Thanks for the kind words. There is one final thing I need to document, and that is the domain and accuracy for each function. (Some of them still use the lookup tables in prop ROM, with linear interpolation between points, as did the original Float32Full implementation.)

Jonathan

scurrier · 2010-11-22 09:42

Cool. I'll have to try these when I need more speed. Can you comment on how you achieved the improvements?

lonesock · 2010-11-22 09:57

Sure. I don't remember everything, but here's a few:

* All of the Arc* functions used to be polynomial approximations, IIRC using 6 FP adds and 6 FP Multiplies, plus some other preconditioning functions, and a SQRT. I switched to an efficient CORDIC routine to calculate ATan2 directly (ATan2 originally computed the division, then called ATan), gaining much more speed, and better accuracy as well. Now all the Arc* functions use the ATan 2 implementation.

* Both multiply and divide had some inefficiencies in their main loops, and computed more bits than necessary (fp32 only needs 24 bits of mantissa, so multiply uses 24 iterations, while divide needed 26 iterations to get the rounding right)

* the command dispatch table no longer needs to fit inside the cog's RAM, and embeds the call command directly, so the dispatch routine is smaller too.

* Sqrt used an iterative scheme with embedded FP multiplications...I switched to calculating it directly (with a nifty sliding window, which I have never seen before...might have to write a mini-whitepaper on it [8^)

* the table interpolation is a bit faster now

* the Sin and Cosine code use the faster table interpolation, and the Tangent code reuses some preliminary results (the angle scaling) from Sin when calling Cos.

* various small tweaks.

Jonathan

CastIrony · 2010-11-22 13:49

lonesock wrote: »

* Sqrt used an iterative scheme with embedded FP multiplications...I switched to calculating it directly (with a nifty sliding window, which I have never seen before...might have to write a mini-whitepaper on it [8^)

Is it anything like this?

lonesock · 2010-11-22 14:24

Nope! [8^)

The calculation itself is a pretty typical bit-by-bit solution (if remainder >= ((root+delta)^2 - root^2) then you can subtract that term from the remainder, and add delta to the root). The cool part is the adjusting the remainder and root values in situ to keep from overflowing, and to keep all significant bits (for integers, sqrt of a 32 bit value is a 16 bit value, but for floating point, I have 24 significant bits in the input, and need 24 significant bits in the output).

Jonathan

AJM · 2010-11-22 18:38

Just noticed this - thanks Jonathan

scurrier · 2010-11-22 19:08

Very cool stuff, thanks a lot.

prof_braino · 2010-11-22 19:42

lonesock wrote: »

...with a nifty sliding window, which I have never seen before...might have to write a mini-whitepaper on it ....

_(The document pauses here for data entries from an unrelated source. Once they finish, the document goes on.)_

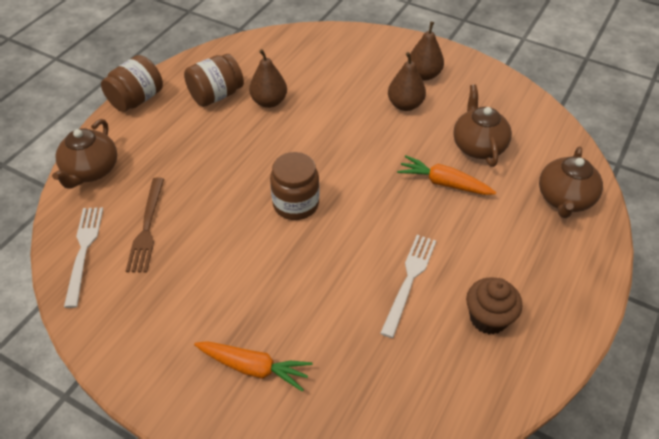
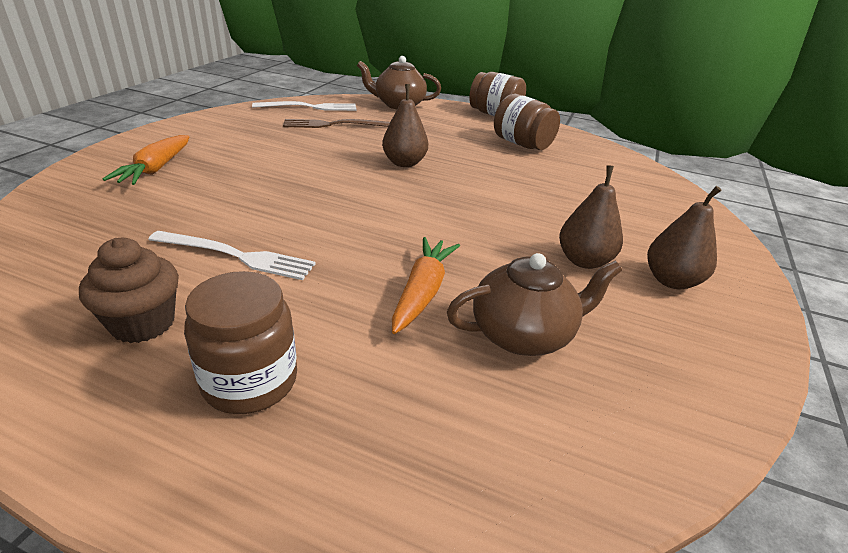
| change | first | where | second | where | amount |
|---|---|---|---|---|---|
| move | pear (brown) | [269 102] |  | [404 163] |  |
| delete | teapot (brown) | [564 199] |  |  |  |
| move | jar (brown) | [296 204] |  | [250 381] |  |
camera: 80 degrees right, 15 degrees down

*lonesock is now a rockstar among propellerheads*

Please post the whitepaper, and join the Fourier for dummies thread, we need your help!

MacTuxLin · 2010-11-23 03:21

Thanks Jonathan.

Your previous F32 was already a great help in comparison to FloatMath. I use FDiv a lot. In one of my function, the old calculation took 140528 cycles & when I replaced with your's, it became 7376 cycles.

Appreciated your support on this.

lonesock · 2010-11-23 10:56

Thanks for the kind words, everyone. I'm glad / I hope it's useful. [8^)

Jonathan

Chris_D · 2010-11-27 07:53

This object is VERY facinating and the timing is really good for what I am working on.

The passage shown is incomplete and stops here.